Overall initial quality of vehicles sold in Chain averages 162 PP100 (problems per 100) in 2011. This is the lowest problem rate recorded since the inception of the study in 2000, according to J.D. Power Asia Pacific. Not surprisingly, models from Japanese brands, as a whole, have the lowest problem incidence in the China market in 2011 with an average of 108 PP100.
This year IQS has improved by an average of 6 PP100 from 2010. This is primarily because Korean brands improved by 42 PP100 from 2010. Initial quality of international brands, as a whole, has improved by 4 PP100 from 2010 to an average of 131 PP100 in 2011.
In stark contrast, initial quality among models of Chinese domestic brands has declined in 2011. Problem incidence has increased by 8 PP100 from 2010 to 232 PP100. After narrowing during the past several years, the gap in initial quality between Chinese domestic brands and international brands has widened by 12 PP100 in 2011, compared with 2010 according to Power.
The study, in its 12th year, examines problems experienced by new-vehicle owners within the first two to six months of ownership. Vehicle problems are examined in two categories—quality of design and quality of production (defects and malfunctions). The overall initial quality score is determined by problems reported per 100 vehicles with a lower rate of problem incidence of course indicating higher quality.
“The most commonly reported issues by owners of Chinese domestic brands involve putting manual transmissions in gear,” said Chris Chen, automotive research manager at J.D. Power Asia Pacific, Shanghai. “Other problems that manufacturers need to work on are the engine losing power when the air conditioning is turned on and excessive fuel consumption.”

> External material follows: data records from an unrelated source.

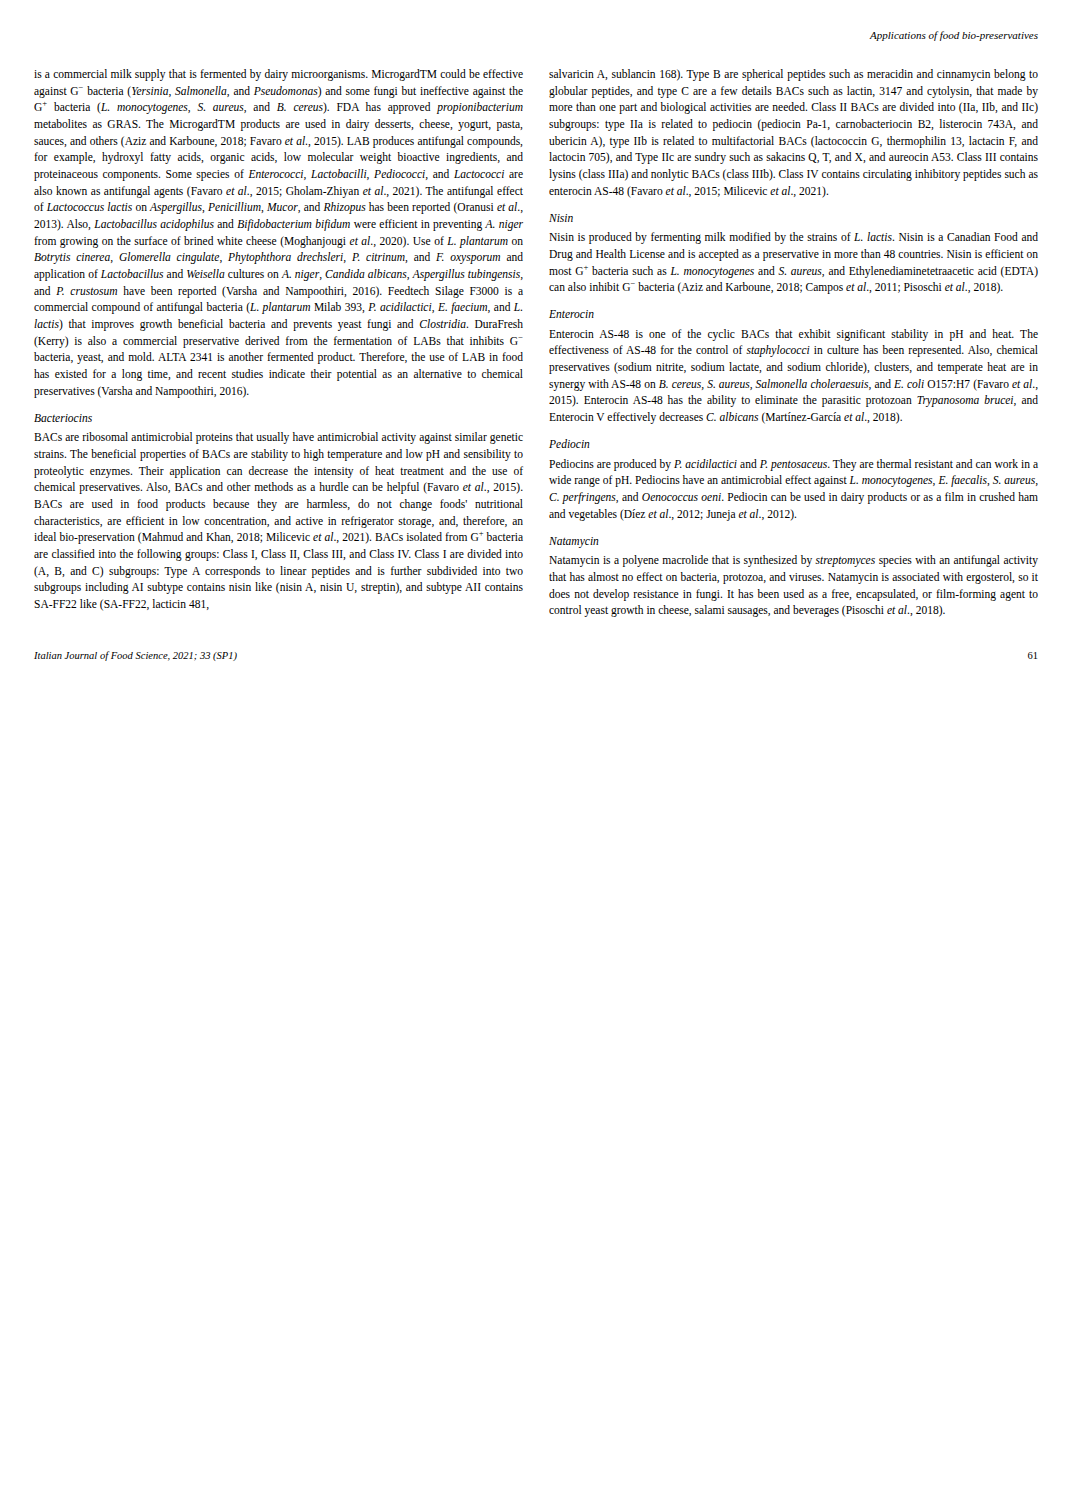Applications of food bio-preservatives
is a commercial milk supply that is fermented by dairy microorganisms. MicrogardTM could be effective against G− bacteria (Yersinia, Salmonella, and Pseudomonas) and some fungi but ineffective against the G+ bacteria (L. monocytogenes, S. aureus, and B. cereus). FDA has approved propionibacterium metabolites as GRAS. The MicrogardTM products are used in dairy desserts, cheese, yogurt, pasta, sauces, and others (Aziz and Karboune, 2018; Favaro et al., 2015). LAB produces antifungal compounds, for example, hydroxyl fatty acids, organic acids, low molecular weight bioactive ingredients, and proteinaceous components. Some species of Enterococci, Lactobacilli, Pediococci, and Lactococci are also known as antifungal agents (Favaro et al., 2015; Gholam-Zhiyan et al., 2021). The antifungal effect of Lactococcus lactis on Aspergillus, Penicillium, Mucor, and Rhizopus has been reported (Oranusi et al., 2013). Also, Lactobacillus acidophilus and Bifidobacterium bifidum were efficient in preventing A. niger from growing on the surface of brined white cheese (Moghanjougi et al., 2020). Use of L. plantarum on Botrytis cinerea, Glomerella cingulate, Phytophthora drechsleri, P. citrinum, and F. oxysporum and application of Lactobacillus and Weisella cultures on A. niger, Candida albicans, Aspergillus tubingensis, and P. crustosum have been reported (Varsha and Nampoothiri, 2016). Feedtech Silage F3000 is a commercial compound of antifungal bacteria (L. plantarum Milab 393, P. acidilactici, E. faecium, and L. lactis) that improves growth beneficial bacteria and prevents yeast fungi and Clostridia. DuraFresh (Kerry) is also a commercial preservative derived from the fermentation of LABs that inhibits G− bacteria, yeast, and mold. ALTA 2341 is another fermented product. Therefore, the use of LAB in food has existed for a long time, and recent studies indicate their potential as an alternative to chemical preservatives (Varsha and Nampoothiri, 2016).
Bacteriocins
BACs are ribosomal antimicrobial proteins that usually have antimicrobial activity against similar genetic strains. The beneficial properties of BACs are stability to high temperature and low pH and sensibility to proteolytic enzymes. Their application can decrease the intensity of heat treatment and the use of chemical preservatives. Also, BACs and other methods as a hurdle can be helpful (Favaro et al., 2015). BACs are used in food products because they are harmless, do not change foods' nutritional characteristics, are efficient in low concentration, and active in refrigerator storage, and, therefore, an ideal bio-preservation (Mahmud and Khan, 2018; Milicevic et al., 2021). BACs isolated from G+ bacteria are classified into the following groups: Class I, Class II, Class III, and Class IV. Class I are divided into (A, B, and C) subgroups: Type A corresponds to linear peptides and is further subdivided into two subgroups including AI subtype contains nisin like (nisin A, nisin U, streptin), and subtype AII contains SA-FF22 like (SA-FF22, lacticin 481,
salvaricin A, sublancin 168). Type B are spherical peptides such as meracidin and cinnamycin belong to globular peptides, and type C are a few details BACs such as lactin, 3147 and cytolysin, that made by more than one part and biological activities are needed. Class II BACs are divided into (IIa, IIb, and IIc) subgroups: type IIa is related to pediocin (pediocin Pa-1, carnobacteriocin B2, listerocin 743A, and ubericin A), type IIb is related to multifactorial BACs (lactococcin G, thermophilin 13, lactacin F, and lactocin 705), and Type IIc are sundry such as sakacins Q, T, and X, and aureocin A53. Class III contains lysins (class IIIa) and nonlytic BACs (class IIIb). Class IV contains circulating inhibitory peptides such as enterocin AS-48 (Favaro et al., 2015; Milicevic et al., 2021).
Nisin
Nisin is produced by fermenting milk modified by the strains of L. lactis. Nisin is a Canadian Food and Drug and Health License and is accepted as a preservative in more than 48 countries. Nisin is efficient on most G+ bacteria such as L. monocytogenes and S. aureus, and Ethylenediaminetetraacetic acid (EDTA) can also inhibit G− bacteria (Aziz and Karboune, 2018; Campos et al., 2011; Pisoschi et al., 2018).
Enterocin
Enterocin AS-48 is one of the cyclic BACs that exhibit significant stability in pH and heat. The effectiveness of AS-48 for the control of staphylococci in culture has been represented. Also, chemical preservatives (sodium nitrite, sodium lactate, and sodium chloride), clusters, and temperate heat are in synergy with AS-48 on B. cereus, S. aureus, Salmonella choleraesuis, and E. coli O157:H7 (Favaro et al., 2015). Enterocin AS-48 has the ability to eliminate the parasitic protozoan Trypanosoma brucei, and Enterocin V effectively decreases C. albicans (Martínez-García et al., 2018).
Pediocin
Pediocins are produced by P. acidilactici and P. pentosaceus. They are thermal resistant and can work in a wide range of pH. Pediocins have an antimicrobial effect against L. monocytogenes, E. faecalis, S. aureus, C. perfringens, and Oenococcus oeni. Pediocin can be used in dairy products or as a film in crushed ham and vegetables (Díez et al., 2012; Juneja et al., 2012).
Natamycin
Natamycin is a polyene macrolide that is synthesized by streptomyces species with an antifungal activity that has almost no effect on bacteria, protozoa, and viruses. Natamycin is associated with ergosterol, so it does not develop resistance in fungi. It has been used as a free, encapsulated, or film-forming agent to control yeast growth in cheese, salami sausages, and beverages (Pisoschi et al., 2018).
Italian Journal of Food Science, 2021; 33 (SP1) 61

Models from Japanese manufacturers rank highest in seven of the 11 award segments. Models of Chinese domestic brands rank highest in the mini van and lower premium midsize segments.
Models ranking highest overall in their respective segments include:
- Compact: Suzuki Alto
- Premium compact: Suzuki Swift
- Entry midsize: Honda Fit
- Midsize: Nissan Tiida and Toyota Corolla EX (in a tie)
- Lower premium midsize: Chevrolet Epica and FAW Besturn B70 (in a tie)
- Upper premium midsize: MAZDA6
- Entry luxury: BMW 3 Series
- Luxury: Toyota Crown
- SUV: Honda CR-V
- MPV: Buick GL8
- Mini van: Dongfeng Xiaokang
Excessive fuel consumption has remained the most frequently reported problem since 2007. The study finds that new-vehicle owners in China tend to be particularly sensitive to noise problems, with brake noise, wind noise, engine noise and fan/blower noise accounting for four of the top 10 most commonly reported issues.
According to the J.D. Power Asia Pacific China Sales Satisfaction Index Study, initial quality is by far the most important driver for purchase decisions by new-vehicle buyers. The 2011 China Initial Quality Study finds that among owners who have a problem-free experience with their vehicle, 38 percent indicate they will definitely recommend their brand to others, while 21 percent indicate they will definitely repurchase the brand. In contrast, definite recommendation and repurchase rates decline to 27 percent and 14 percent, respectively, among owners who experience more than one problem with their vehicle.
In another recent Power Survey, Fuel economy is among the top rejection reasons for Chinese car buyers, particularly given the sharp increases in gas prices that have occurred in recent years. Fuel economy is becoming a challenge for nearly all manufacturers in China, but particularly so for U.S. brands. Approximately one in four Chinese rejecters (24%) say they rejected a model of a U.S. brand because they expected better fuel economy. (See Competition in Chinese Auto Market Results in Cross Shopping Record. U.S. Brands Suffer Because of Poor Fuel Economy)
The 2011 China IQS is based on evaluations from 17,675 owners of new vehicles purchased between October 2010 and June 2011. The study analyzes models in 12 vehicle segments, and includes 155 different passenger-vehicle models covering 56 different makes. The study was fielded from April to August 2011 in 37 major cities across China.